Investigate voter-fraud claims — but …

Is William Barr attempting to change the results of the election? Or is the Attorney General putting limits on the Department of Justice in an attempt to walk a tightwire for the next few weeks? Under tons of public pressure from Donald Trump, Barr finally ordered the DoJ to start investigating reports of election fraud even before states have certified their results.

But only some reports, and only under specific conditions, as the Associated Press reported last night:

In a memo to U.S. attorneys, obtained by The Associated Press, Barr wrote that investigations “may be conducted if there are clear and apparently-credible allegations of irregularities that, if true, could potentially impact the outcome of a federal election in an individual State.”

He said any allegations that would “clearly not impact the outcome of a federal election” should be delayed until after those elections are certified and prosecutors should likely open so-called preliminary inquiries, which would allow investigators and prosecutors to see if there is evidence that would allow them to take further investigative measures.

Barr does not identify any specific instances of purported fraud in the memo.

“While it is imperative that credible allegations be addressed in a timely and effective manner, it is equally imperative that Department personnel exercise appropriate caution and maintain the Department’s absolute commitment to fairness, neutrality and non-partisanship,” Barr wrote.

This does deviate from DoJ policy in a couple of ways that might end up benefiting Trump, or at least his PR campaign. In general, the DoJ does not announce its investigations, although in this case they aren’t announcing a specific investigation. Also, they usually refrain from conducting any voter-fraud probes until after states certify their results so as not to interfere with that process.

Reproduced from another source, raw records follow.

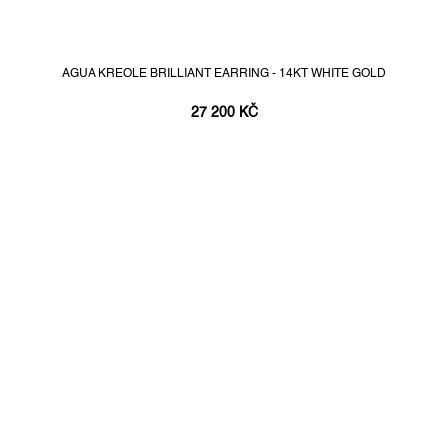
AGUA KREOLE BRILLIANT EARRING - 14KT WHITE GOLD
27 200 KČ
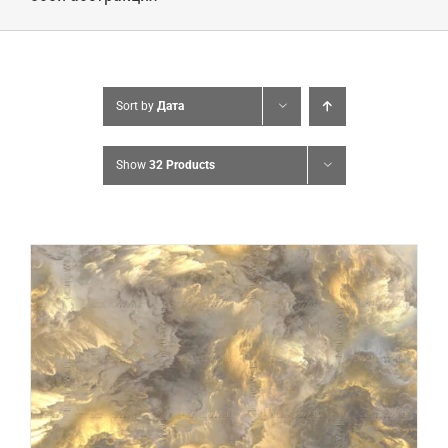
Sort by
Дата
Show
32 Products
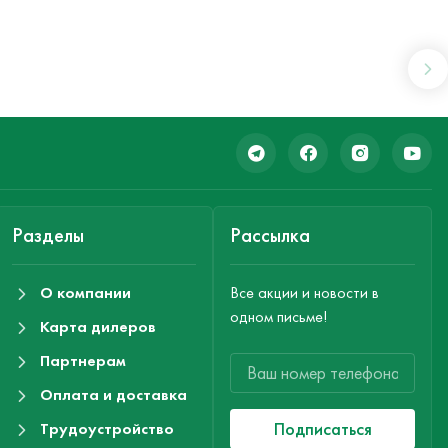
Разделы
Рассылка
О компании
Все акции и новости в
одном письме!
Карта дилеров
Партнерам
Оплата и доставка
Подписаться
Трудоустройство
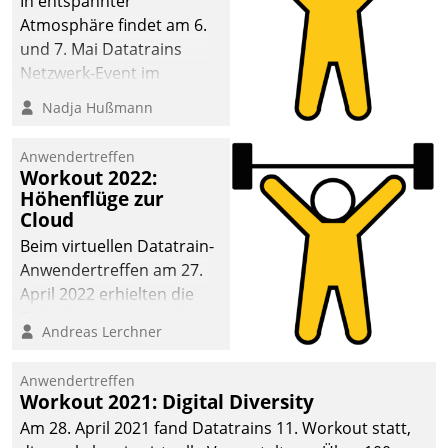
In entspannter
Atmosphäre findet am 6.
und 7. Mai Datatrains
Netzwerk-Event im
Kunden- und Partnerkreis
Nadja Hußmann
statt. Zentrale Frage: Wie
lassen sich
Anwendertreffen
Mammutprojekte
Workout 2022:
meistern und Workloads
Höhenflüge zur
Cloud
wuppen – bei zunehmend
anspruchsvollen
Beim virtuellen Datatrain-
Aufgaben und
Anwendertreffen am 27.
abnehmendem
April 2022 erhielten die
Nachwuchs?
Teilnehmerinnen und
Andreas Lerchner
Teilnehmer kurzweilige
Einblicke in innovative
Anwendertreffen
Cloud-Strategien und -
Workout 2021: Digital Diversity
Lösungen mit hohem
Am 28. April 2021 fand Datatrains 11. Workout statt,
Zukunftspotenzial.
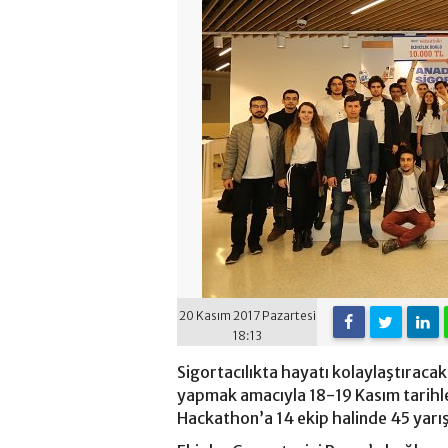
20 Kasım 2017 Pazartesi
18:13
Sigortacılıkta hayatı kolaylaştıracak y
yapmak amacıyla 18-19 Kasım tarihle
Hackathon’a 14 ekip halinde 45 yarış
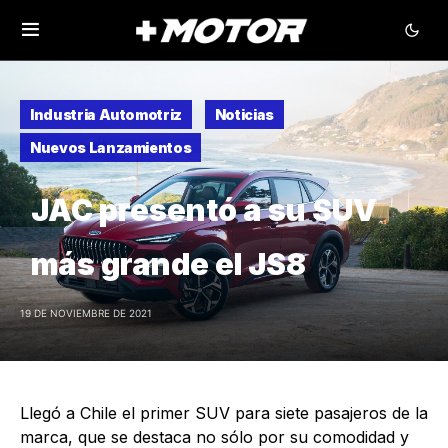
Industria Automotriz
Noticias
Nuevos Lanzamientos
JAC presentó a su SUV
más grande el JS8
19 DE NOVIEMBRE DE 2021
Llegó a Chile el primer SUV para siete pasajeros de la
marca, que se destaca no sólo por su comodidad y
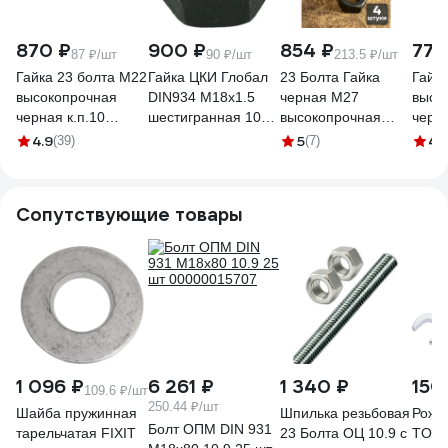
870 ₽
900 ₽
854 ₽
778
87 ₽/шт
90 ₽/шт
213.5 ₽/шт
Гайка 23 болта М22
Гайка ЦКИ Глобал
23 Болта Гайка
Гайк
высокопрочная
DIN934 М18х1.5
черная М27
высо
черная к.п.10
шестигранная 10
высокопрочная
черна
DIN934, 10 шт. 6830
ОКС SW 27 10 шт
к.п.10 DIN934, 4 шт.
DIN93
4.9
5
4.
(39)
(7)
24382
23 БОЛТА
2000
2000000175393ф4
Сопутствующие товары
1 096 ₽
6 261 ₽
1 340 ₽
150
109.6 ₽/шт
250.44 ₽/шт
Шайба пружинная
Шпилька резьбовая
Рожк
Болт ОПМ DIN 931
тарельчатая FIXIT
23 Болта ОЦ 10.9 с
TOYA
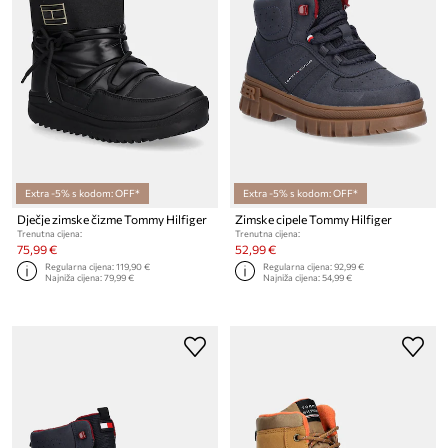
Extra -5% s kodom: OFF*
Extra -5% s kodom: OFF*
Dječje zimske čizme Tommy Hilfiger
Zimske cipele Tommy Hilfiger
Trenutna cijena:
Trenutna cijena:
75,99 €
52,99 €
Regularna cijena:
119,90 €
Regularna cijena:
92,99 €
Najniža cijena:
79,99 €
Najniža cijena:
54,99 €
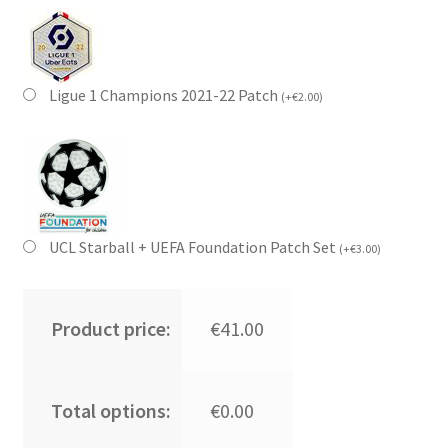
Ligue 1 Champions 2021-22 Patch
(
+
€
2.00
)
UCL Starball + UEFA Foundation Patch Set
(
+
€
3.00
)
Product price:
€41.00
Total options:
€0.00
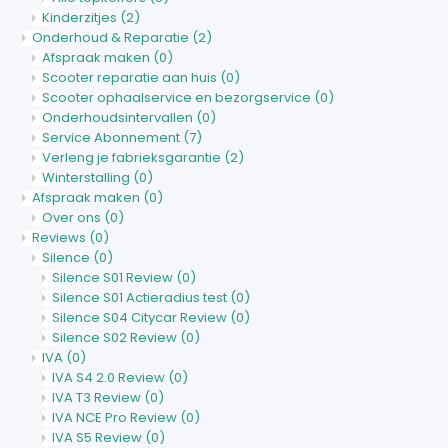
Kinderzitjes
(2)
Onderhoud & Reparatie
(2)
Afspraak maken
(0)
Scooter reparatie aan huis
(0)
Scooter ophaalservice en bezorgservice
(0)
Onderhoudsintervallen
(0)
Service Abonnement
(7)
Verleng je fabrieksgarantie
(2)
Winterstalling
(0)
Afspraak maken
(0)
Over ons
(0)
Reviews
(0)
Silence
(0)
Silence S01 Review
(0)
Silence S01 Actieradius test
(0)
Silence S04 Citycar Review
(0)
Silence S02 Review
(0)
IVA
(0)
IVA S4 2.0 Review
(0)
IVA T3 Review
(0)
IVA NCE Pro Review
(0)
IVA S5 Review
(0)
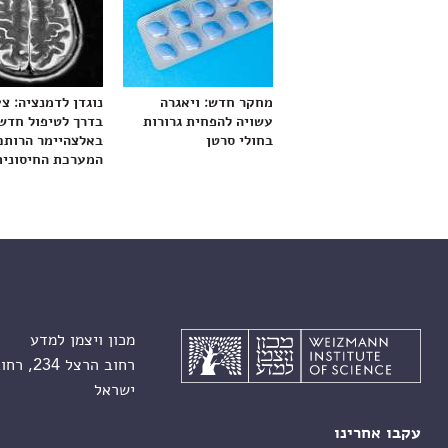
מחקר חדש: ויאגרה
נוגדן לדמנציה: צ
עשויה להפחית גרורות
בדרך לטיפול חדש
בחולי סרטן
באלצהיימר הרותם
המערכת החיסונית
מכון ויצמן למדע
רחוב הרצל 234, רחובות 7610001
ישראל
עקבו אחרינו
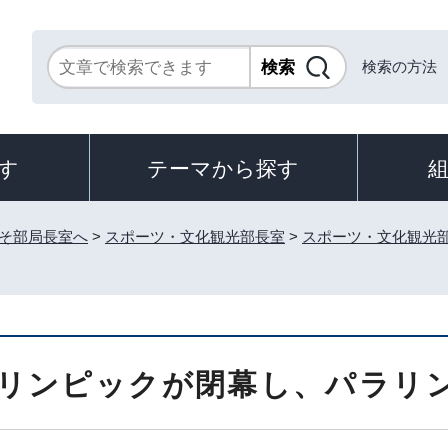
検索の方法
す
テーマから探す
そ部局長室へ
>
スポーツ・文化観光部長室
>
スポーツ・文化観光
リンピックが閉幕し、パラリン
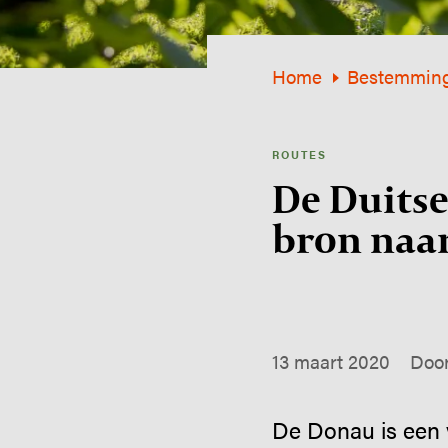
Home
Bestemmin
ROUTES
De Duitse
bron naa
13 maart 2020
Door
De Donau is een v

Both of those deviations are enough to raise some eyebrows; the DoJ’s top prosecutor for election fraud resigned that post in protest, although Richard Pilger is staying within the DoJ in a more general capacity.

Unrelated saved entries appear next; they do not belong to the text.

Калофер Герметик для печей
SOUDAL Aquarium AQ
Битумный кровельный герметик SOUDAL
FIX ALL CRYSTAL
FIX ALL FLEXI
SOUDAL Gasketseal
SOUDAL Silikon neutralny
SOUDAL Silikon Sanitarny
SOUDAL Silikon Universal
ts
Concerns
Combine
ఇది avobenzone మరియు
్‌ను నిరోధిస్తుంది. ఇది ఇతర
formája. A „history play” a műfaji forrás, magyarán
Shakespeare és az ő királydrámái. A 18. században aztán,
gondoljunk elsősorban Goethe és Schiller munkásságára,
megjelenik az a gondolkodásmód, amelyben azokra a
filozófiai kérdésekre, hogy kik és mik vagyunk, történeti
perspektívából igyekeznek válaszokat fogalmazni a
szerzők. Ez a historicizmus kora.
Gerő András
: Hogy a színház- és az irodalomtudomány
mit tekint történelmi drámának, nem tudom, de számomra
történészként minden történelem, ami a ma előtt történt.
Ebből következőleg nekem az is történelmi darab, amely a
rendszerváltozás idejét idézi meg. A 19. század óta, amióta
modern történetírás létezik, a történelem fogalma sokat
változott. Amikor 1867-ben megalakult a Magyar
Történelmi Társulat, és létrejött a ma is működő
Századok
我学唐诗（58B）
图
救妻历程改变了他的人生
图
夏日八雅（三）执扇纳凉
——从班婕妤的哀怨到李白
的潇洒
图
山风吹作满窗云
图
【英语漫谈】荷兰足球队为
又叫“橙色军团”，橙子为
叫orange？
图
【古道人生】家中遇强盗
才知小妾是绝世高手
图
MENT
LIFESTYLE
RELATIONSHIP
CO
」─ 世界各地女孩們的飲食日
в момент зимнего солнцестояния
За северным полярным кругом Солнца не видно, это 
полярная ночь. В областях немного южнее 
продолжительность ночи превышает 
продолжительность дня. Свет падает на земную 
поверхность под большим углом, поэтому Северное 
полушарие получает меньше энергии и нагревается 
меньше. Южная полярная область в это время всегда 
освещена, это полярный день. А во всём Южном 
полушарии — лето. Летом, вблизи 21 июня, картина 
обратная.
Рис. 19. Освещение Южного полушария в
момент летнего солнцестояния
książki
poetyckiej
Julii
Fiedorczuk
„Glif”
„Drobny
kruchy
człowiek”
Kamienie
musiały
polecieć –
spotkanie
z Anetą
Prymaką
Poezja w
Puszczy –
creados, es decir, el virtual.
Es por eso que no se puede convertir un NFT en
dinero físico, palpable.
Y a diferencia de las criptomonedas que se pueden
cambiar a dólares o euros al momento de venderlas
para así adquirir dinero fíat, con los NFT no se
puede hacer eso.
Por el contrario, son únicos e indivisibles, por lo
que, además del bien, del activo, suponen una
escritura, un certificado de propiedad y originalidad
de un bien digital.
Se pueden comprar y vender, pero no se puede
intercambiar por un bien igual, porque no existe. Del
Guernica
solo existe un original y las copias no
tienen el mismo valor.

The normal policies reflect the usual scope of voter fraud, which usually doesn’t rise to a level where it impacts the overall result of an election. On rare occasions, though, it does. The ballot-harvesting fraud in a North Carolina congressional race two years ago forced a do-over and resulted in prosecution. However, the state and Congress dealt with that issue themselves, with investigations into the fraud and refusing to seat the apparent Republican winner. Both parties agreed to the do-over (eventually), which Republicans won anyway. The DoJ didn’t need to get involved in the Leslie McCrae Dowless case, as North Carolina prosecuted Dowless instead.

Presidential elections may seem like another matter, but they’re not — at least legally. As Republicans are fond of pointing out, presidential elections take place in separate state elections. There are federal laws governing some of that process, but the mechanics of voting are almost entirely handled by state law. That’s why we saw such disparate handling of mail-in ballots by different states, and wide variance in their adoption. To have true jurisdiction in voter-fraud cases, the DoJ will likely have to establish some kind of interstate action in support of the fraud.

So this seems like a reach anyway, but this move appears more to be a box-checking exercise anyway. In this case, Barr may have concerns that larger-scale fraud occurred, but he’s pointedly limiting early DoJ action to only those allegations, and only those which are “credible”. Anything less than the kind of scale that could have swung tens of thousands of votes in states like Pennsylvania, Arizona, and Georgia won’t get addressed until after states certify their results.

That seems like a good distinction to make; if voter fraud on that scale did occur, states should know about it before they certify their results. And if it didn’t, the DoJ shouldn’t be an obstacle to that process based on the usual type of small-scale allegations that won’t change the results. And it would be so singular that one could conclude that Barr’s basically betting that no such credible allegation will emerge at all, making this more of a PR move to placate Trump and his supporters.